DATA FOR THE TASK:
================================
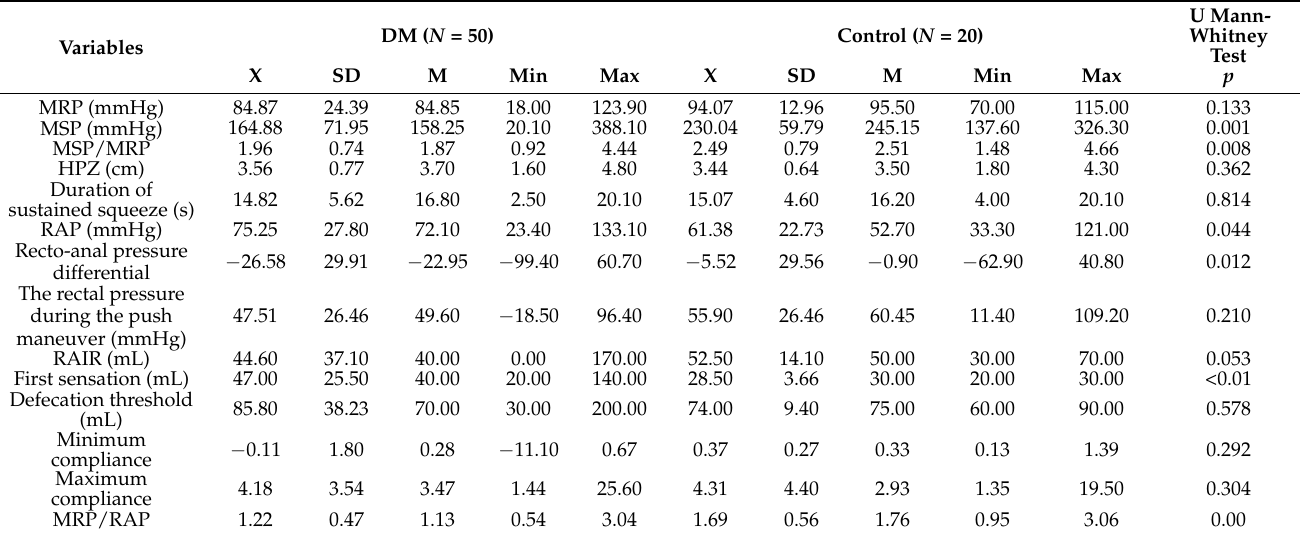
Table 6. Manometric parameters in diabetic patients and controls.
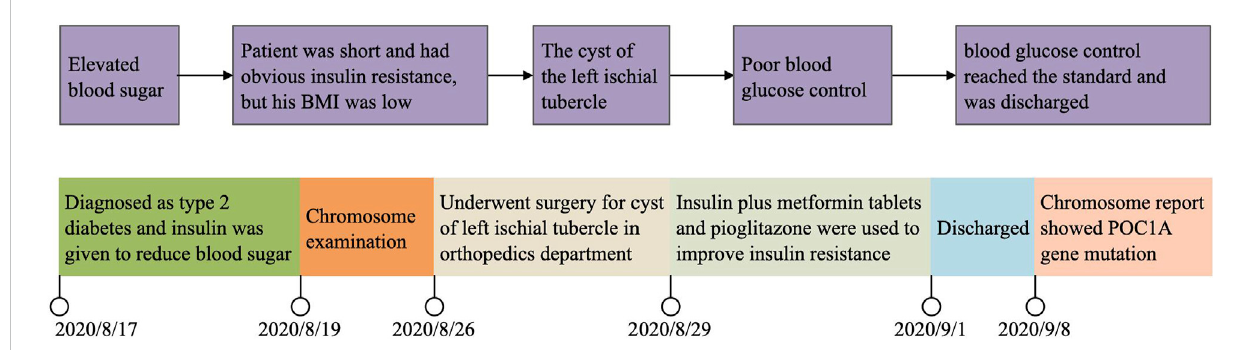
FIGURE 2 Showcasing a timeline with relevant data from the episode of care.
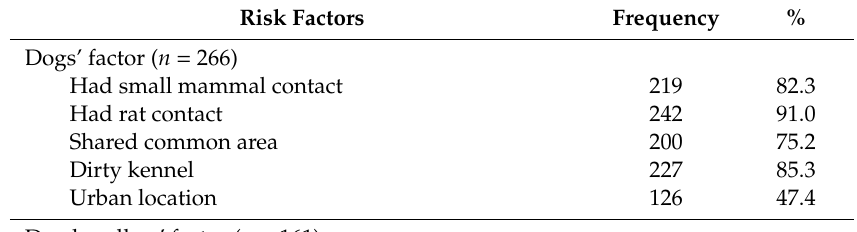
Table 1. Descriptive analysis of dogs’ and dog handlers’ exposure to risk factors identified in this study.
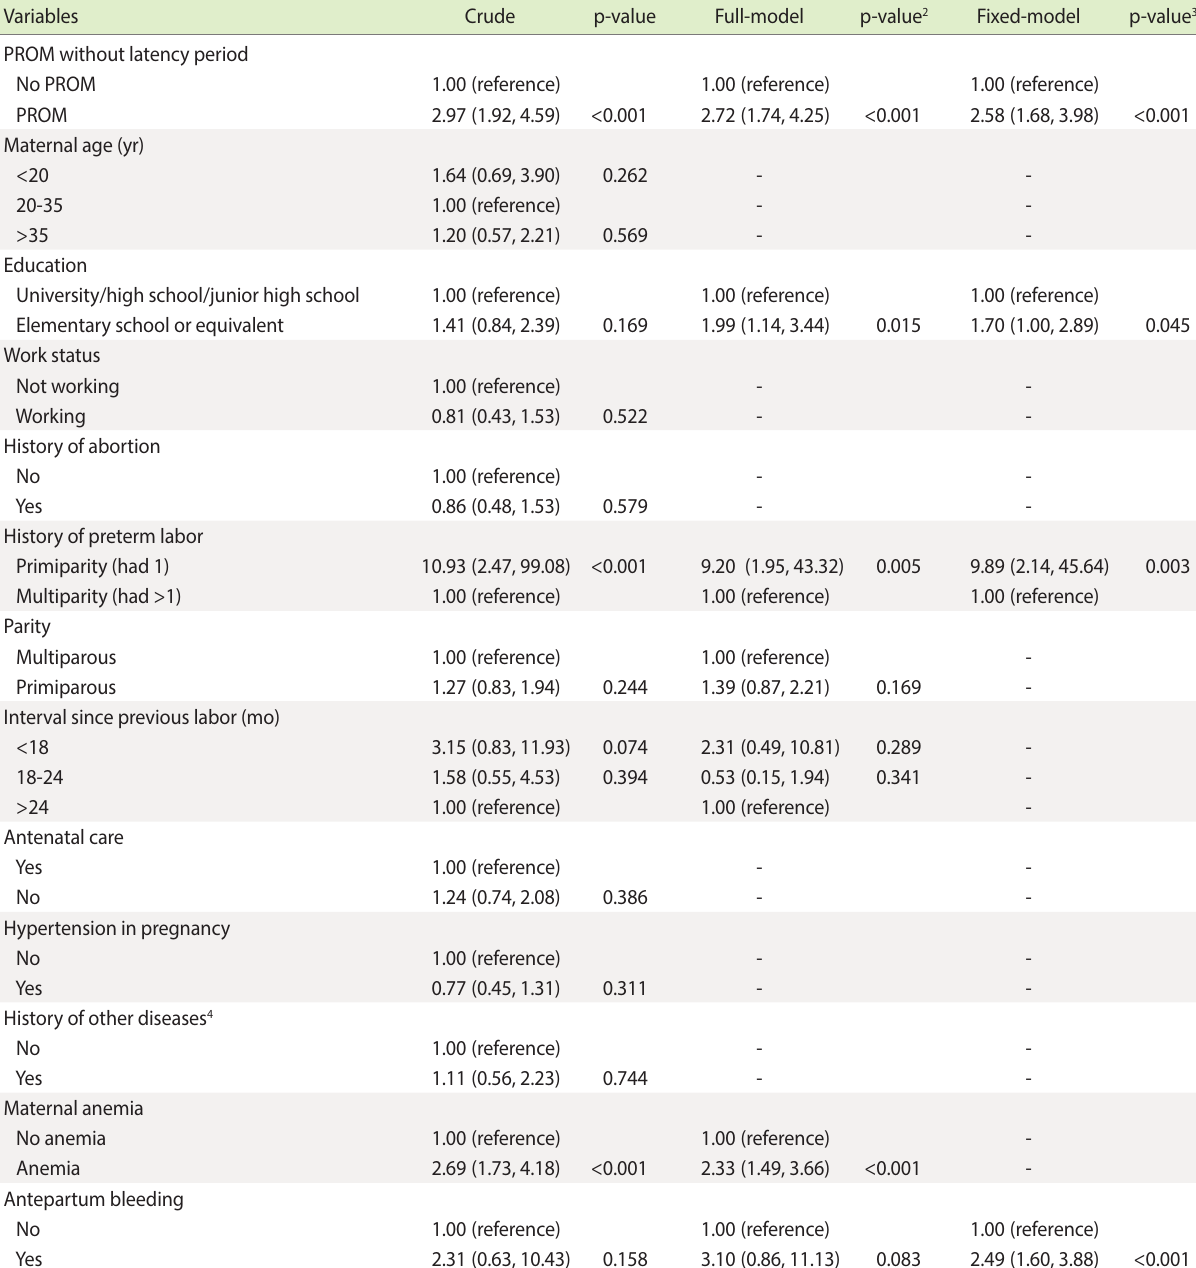
Table 2. Association of premature rupture of membranes (PROM), maternal characteristics, obstetric history, and current condition of preg- nancy with preterm labor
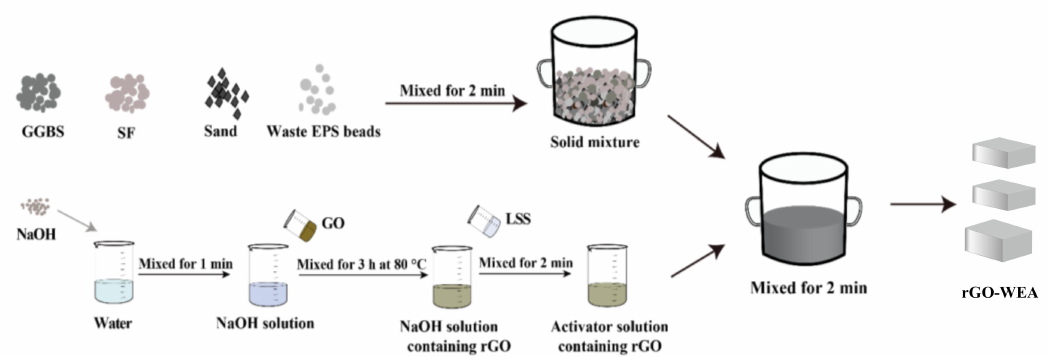
Figure 5. The rGO-WEA preparation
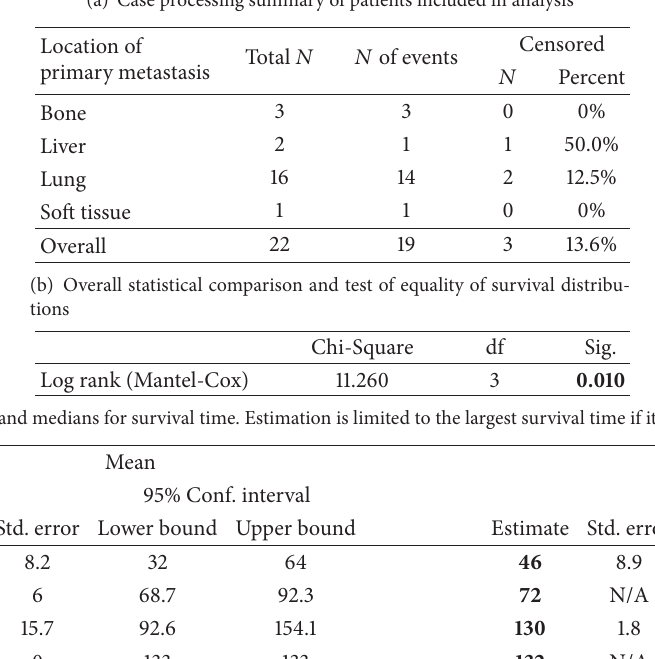
Table 6: Survival distribution among patients with metastasis stratified by location of metastatic disease. (a) Case processing summary of patients included in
================================
Pick out each line in the material containing "patients".

TASK OUTPUT:
Table 6. Manometric parameters in diabetic patients and controls.
Table 6: Survival distribution among patients with metastasis stratified by location of metastatic disease. (a) Case processing summary of patients included in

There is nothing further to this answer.